Equivalence by isomorphism
Task number: 3598
Show that isomorphism yields an equivalence relation on a graph with \(V_G=\{1,…,n\}\).
Determine which graphs have equivalence classes with the greatest number of elements and find an example of such a graph for appropriate \(n\).
Solution
The relation of "being" ismorphic is
- reflexive – every graph is isomorphic to itself via the identity permutation
- symmetric – if \(f: G\to H\) is an isomorphism, then the mapping \(f^{-1}: H\to G\) is also an isomorphism (every bijection has an inverse mapping, and preserving edges and non-edges in \(f\) leads to preserving edges and non-edges in \(f^{-1}\))
transitive – if \(f: F\to G\) and \(g: G\to H\) are isomorphisms, then their composition \(g\circ f\) is a bijection that preserves edges and non-edges and so is an isomorphism.
(Formally \((u,v)\in E_F \Leftrightarrow (f(u),f(v))\in E_G \Leftrightarrow (g(f(u)),g(f(v)))=((g\circ f)(u),(g\circ f)(v))\in E_H\).)
The largest number of isomorphic graphs, concretely \(n!\), on the set \(\{1,…,n\}\) are found from asymmetric graphs, because every renumbering of vertices gives a different graph.

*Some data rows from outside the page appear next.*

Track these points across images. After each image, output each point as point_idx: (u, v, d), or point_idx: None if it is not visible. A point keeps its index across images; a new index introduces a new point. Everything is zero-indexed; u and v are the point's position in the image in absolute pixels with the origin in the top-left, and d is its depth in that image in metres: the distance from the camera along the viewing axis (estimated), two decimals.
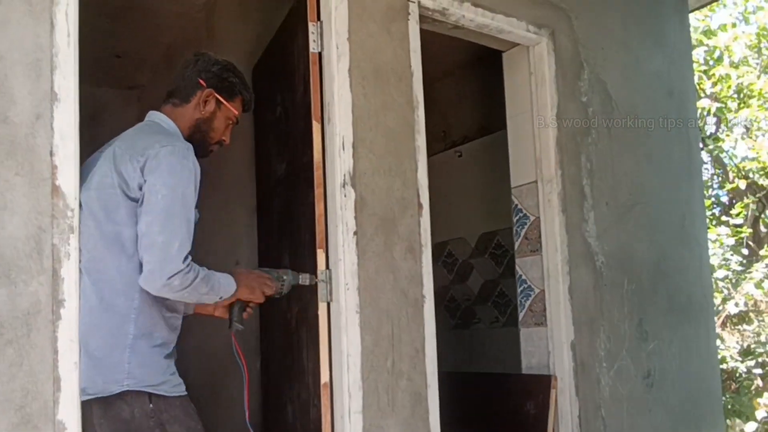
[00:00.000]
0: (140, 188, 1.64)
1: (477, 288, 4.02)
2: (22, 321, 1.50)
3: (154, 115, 1.85)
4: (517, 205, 2.81)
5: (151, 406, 1.59)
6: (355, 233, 2.06)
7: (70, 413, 1.53)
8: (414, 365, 2.12)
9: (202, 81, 1.84)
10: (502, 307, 3.86)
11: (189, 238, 1.64)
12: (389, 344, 2.07)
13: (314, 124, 2.13)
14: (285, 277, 1.94)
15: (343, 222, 2.04)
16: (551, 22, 2.74)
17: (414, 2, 2.32)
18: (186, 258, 1.61)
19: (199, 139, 1.85)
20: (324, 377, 2.02)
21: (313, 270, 2.08)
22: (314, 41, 2.16)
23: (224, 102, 1.86)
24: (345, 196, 2.05)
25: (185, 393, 1.69)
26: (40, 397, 1.50)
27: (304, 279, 1.99)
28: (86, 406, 1.58)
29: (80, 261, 1.61)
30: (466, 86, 4.13)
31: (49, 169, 1.57)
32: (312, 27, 2.16)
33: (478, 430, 2.77)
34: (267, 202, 2.71)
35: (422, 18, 2.37)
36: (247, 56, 3.06)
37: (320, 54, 2.16)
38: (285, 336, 2.35)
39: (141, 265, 1.62)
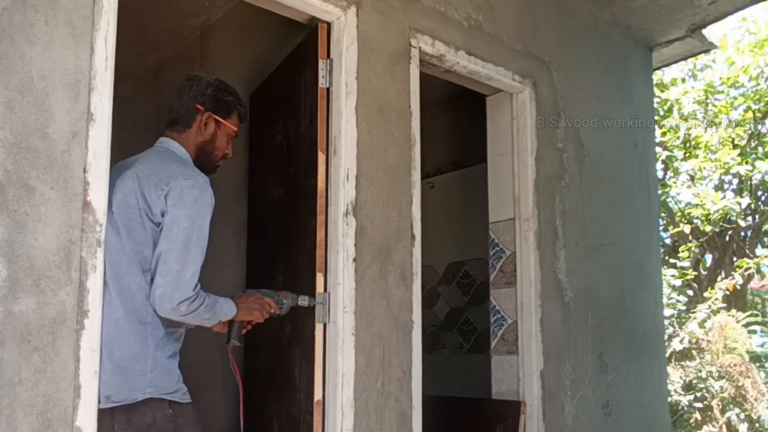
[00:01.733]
0: (162, 214, 1.75)
1: (443, 315, 4.18)
2: (49, 329, 1.56)
3: (166, 142, 1.96)
4: (493, 240, 3.00)
5: (170, 411, 1.70)
6: (355, 260, 2.19)
7: (87, 420, 1.59)
8: (401, 387, 2.25)
9: (199, 106, 1.96)
10: (467, 335, 4.03)
11: (199, 266, 1.76)
12: (380, 366, 2.20)
13: (320, 155, 2.26)
14: (285, 301, 2.05)
15: (344, 248, 2.17)
16: (534, 73, 2.97)
17: (416, 47, 2.49)
18: (196, 286, 1.73)
19: (204, 159, 1.98)
20: (317, 395, 2.12)
21: (309, 291, 2.19)
22: (323, 77, 2.30)
23: (222, 121, 1.99)
24: (347, 224, 2.18)
25: (190, 401, 1.79)
26: (61, 404, 1.56)
27: (303, 300, 2.10)
28: (107, 413, 1.65)
29: (105, 274, 1.69)
30: (440, 122, 4.32)
31: (81, 185, 1.65)
32: (321, 63, 2.30)
33: None
34: (259, 223, 2.81)
35: (421, 62, 2.54)
36: (240, 81, 3.16)
37: (328, 90, 2.30)
38: (275, 354, 2.44)
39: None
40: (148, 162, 1.85)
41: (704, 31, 3.64)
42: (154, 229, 1.75)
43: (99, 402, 1.63)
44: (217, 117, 1.97)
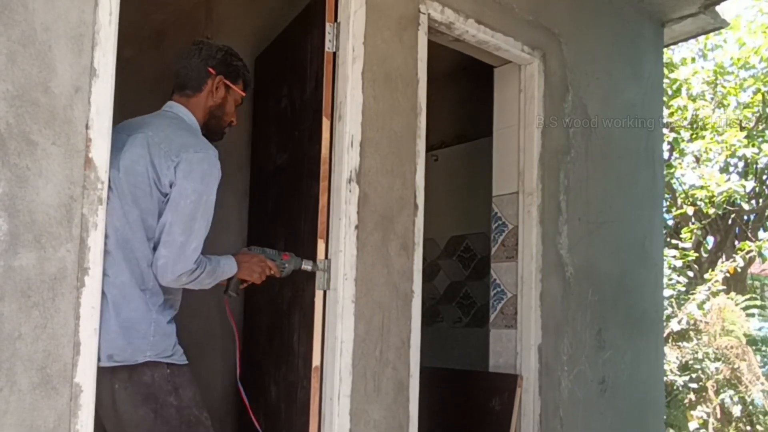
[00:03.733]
0: (170, 185, 1.75)
1: (443, 288, 4.19)
2: (49, 285, 1.56)
3: (175, 107, 1.94)
4: (496, 213, 2.98)
5: (168, 371, 1.73)
6: (357, 227, 2.18)
7: (87, 377, 1.59)
8: (399, 355, 2.25)
9: (211, 69, 1.95)
10: (466, 308, 4.04)
11: (203, 239, 1.77)
12: (379, 334, 2.20)
13: (324, 121, 2.23)
14: (287, 265, 2.04)
15: (347, 216, 2.15)
16: (544, 45, 2.92)
17: (425, 14, 2.45)
18: (198, 258, 1.75)
19: (213, 124, 1.97)
20: (316, 361, 2.13)
21: (310, 258, 2.18)
22: (330, 41, 2.27)
23: (232, 86, 1.98)
24: (350, 191, 2.17)
25: (187, 362, 1.81)
26: (60, 360, 1.56)
27: (307, 265, 2.10)
28: (107, 372, 1.67)
29: (108, 236, 1.69)
30: (446, 94, 4.27)
31: (83, 141, 1.63)
32: (329, 27, 2.26)
33: (446, 422, 2.93)
34: (261, 189, 2.79)
35: (429, 29, 2.50)
36: (246, 44, 3.11)
37: (335, 54, 2.27)
38: (274, 320, 2.45)
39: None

An example of an asymmetric graph for \(n\ge 6\) is \(P_n\cup\{(2{,}4)\}\), i.e. a path on vertices, where the second and fourth vertices are joined by an edge.
1 must map to itself, because it is the only vertex with degree one neighboring a vertex with degree three, thanks to which 2 must map to itself, 4 must also map to itself, because there is no other remaining vertex of degree three, etc.
By analyzing cases we may determine that with at most five vertices there are no asymmetric graphs with the exception of \(K_1\).